Ce sont toutes des chansons
sentimentales, mais de générations différentes. Elles ont une symbolique
différente. La chanson de Mouloudji, c'est vraiment la chanson familiale. Celle
qu'écoutait les parents et qui relie les enfants. C'est comme un hymne de leur
enfance. Celle de François Hardy, c'est vraiment celle de l'héroïne, Emmanuelle
Bercot. Pour moi. c'est vraiment l'hymne de la mélancolie. Et le rap, c'est la
chanson de la nouvelle génération. Mais les chansons se parlent, elles
dialoguent entre elles.
À quand un musical comme chez Jacques Demy ou Alain Resnais?
J'adorerais faire un film en
chanson, où une grande partie des choses se disent en chansons. Surtout que
maintenant, j'aime la chanson française dans les films. Je n'aime plus du tout
entendre des chansons anglo-saxonnes dans des films français. Je trouve ça très
gênant et très dommage. Le répertoire français est tellement beau. Il y a
tellement de belles chansons et c'est triste qu'on ne s'approprie pas sa
culture.
Depuis sept ans avec Alyah,
on vous voit davantage comme acteur. Pourquoi vous avez continué? Car vous êtes
excellent dans L'économie du couple.
Vraiment, c'est chaque occasion.
Je refuse facilement les films comme acteur, mais je les accepte lorsque j'aime
le metteur en scène, le projet, les partenaires. J'accepte quand je n'ai
vraiment pas envie de dire non. C'est très spontané. Il n'y a pas de calcul.
Vous sentez que cela vous apporte quelque chose comme cinéaste?
C'est difficile à dire. Ça
m'apporte déjà d'être sur un plateau en étant plus léger que le metteur en
scène. J'ai déjà ce plaisir-là d'être joyeux sur un tournage. Alors que comme
metteur en scène, je suis soucieux.
Ça m'apporte également une
position très privilégiée pour regarder d'autres metteurs en scène travailler.
Avant de faire l'acteur, je n'en voyais pas des metteurs en scènes travailler.

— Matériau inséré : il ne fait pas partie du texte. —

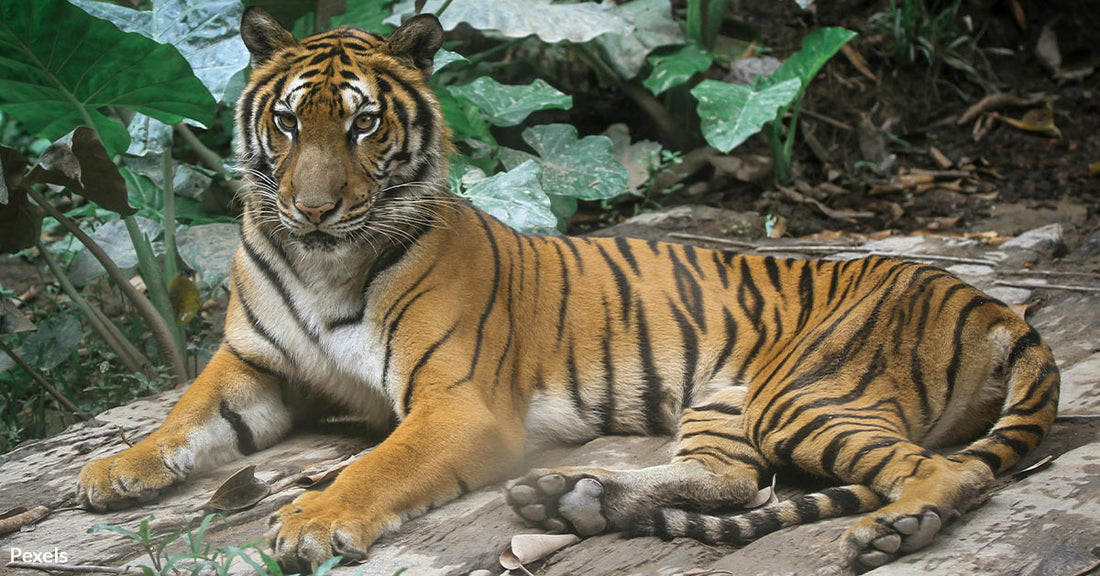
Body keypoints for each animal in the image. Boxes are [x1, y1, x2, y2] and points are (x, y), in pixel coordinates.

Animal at [76, 7, 1060, 572]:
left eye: (361, 126)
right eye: (285, 123)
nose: (312, 209)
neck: (325, 261)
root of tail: (992, 303)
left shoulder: (457, 401)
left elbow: (376, 463)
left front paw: (315, 521)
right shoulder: (253, 363)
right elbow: (183, 417)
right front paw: (114, 470)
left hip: (807, 394)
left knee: (946, 472)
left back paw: (892, 533)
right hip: (728, 402)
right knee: (734, 480)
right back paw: (576, 498)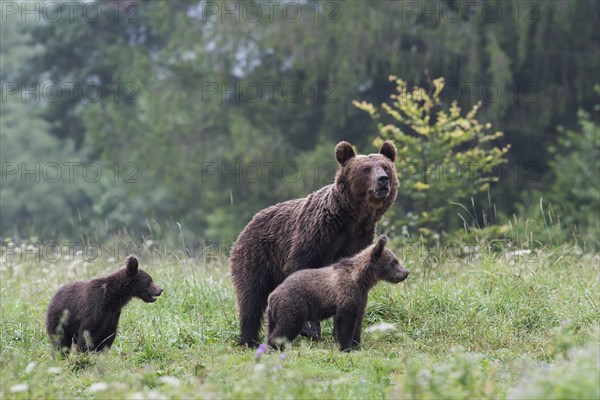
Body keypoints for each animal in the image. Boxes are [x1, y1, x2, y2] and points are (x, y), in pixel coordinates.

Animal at [231, 141, 398, 346]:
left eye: (385, 167)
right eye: (366, 169)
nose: (383, 180)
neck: (351, 219)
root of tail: (249, 223)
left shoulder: (360, 239)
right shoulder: (316, 234)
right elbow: (303, 270)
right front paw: (310, 329)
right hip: (257, 256)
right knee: (251, 298)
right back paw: (249, 339)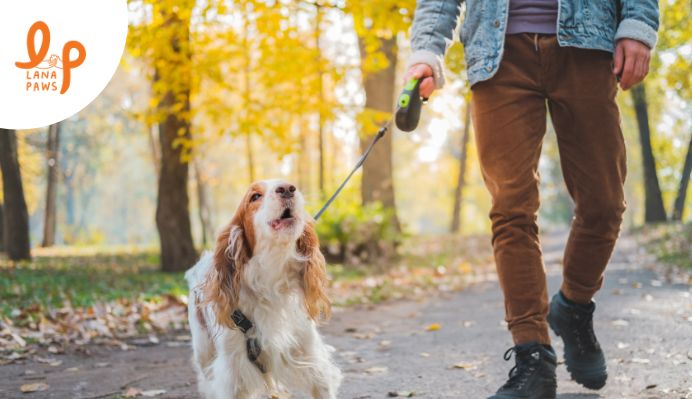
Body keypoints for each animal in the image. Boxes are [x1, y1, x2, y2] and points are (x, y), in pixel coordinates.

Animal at [185, 180, 342, 399]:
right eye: (255, 197)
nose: (287, 189)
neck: (271, 279)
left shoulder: (310, 356)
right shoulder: (232, 371)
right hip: (203, 352)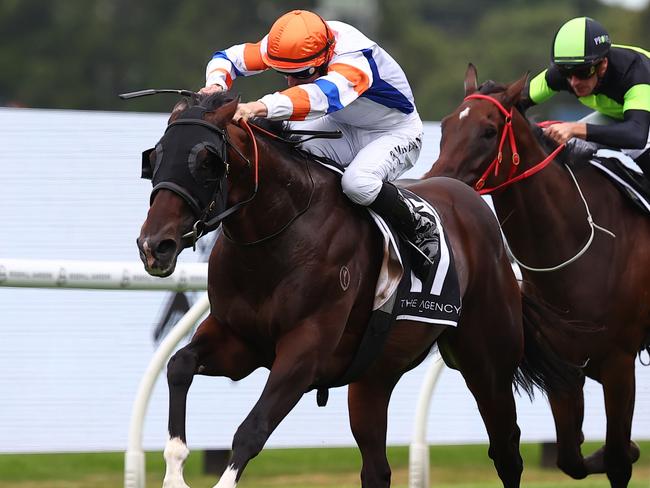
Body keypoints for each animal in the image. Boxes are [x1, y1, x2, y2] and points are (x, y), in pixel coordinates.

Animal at [135, 91, 576, 488]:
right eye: (154, 158)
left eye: (207, 161)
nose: (154, 245)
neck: (279, 234)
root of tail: (473, 202)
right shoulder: (239, 342)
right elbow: (178, 366)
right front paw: (174, 472)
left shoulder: (305, 351)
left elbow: (252, 429)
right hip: (373, 378)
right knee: (377, 470)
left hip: (488, 365)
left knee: (506, 451)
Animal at [426, 63, 648, 488]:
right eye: (444, 126)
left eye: (489, 130)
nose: (440, 182)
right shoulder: (567, 368)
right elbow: (570, 458)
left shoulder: (619, 364)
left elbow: (617, 459)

Là, si. Et j'ai travaillé avec de bons metteurs en scène. Comme Cold War. C'était fantastique. Le rôle
n'était pas très intéressant. Mais j'ai passé des journées à côté de Pawel
(Pawlikowski). Je lui disais «je peux m'asseoir à côté de toi»? «Oui, pas de
problème.» Juste d'être là, c'était très beau de le voir construire son film.
C'est vraiment une place extraordinaire. Et c'est vraiment la meilleure place.
On est à l'intérieur du processus, on voit l'équipe, on voit tout.
J'aimais déjà travailler sur le
scénario des autres. J'aime bien le collectif, d'être dans l'oeuvre des autres.
Avant, je travaillais juste avec ma tête. Maintenant, en jouant, je me suis
réapproprié mon corps.
Quand je joue sur les films des
autres, j'essaye de ressentir ce que je fais. Je sens quand ce n'est pas bon.
Je ne sens pas forcément quand c'est bon, mais je sens quand ce n'est pas bon.
C'était simple de vous diriger vous-mêmes dans Fête de famille?
Je ne me suis pas vraiment
dirigé. Ce qui était simple, c'est que j'ai joué un texte que j'ai écrit
moi-même. Ça c'est plus simple que de jouer un texte écrit par quelqu'un
d'autre. Parce que c'est organique. Déjà, je n'avais pas de problème
d'apprentissage, car je savais le texte par coeur. Je me suis rendu compte que
quand je répétais avec les autres, je savais le texte de tout le monde.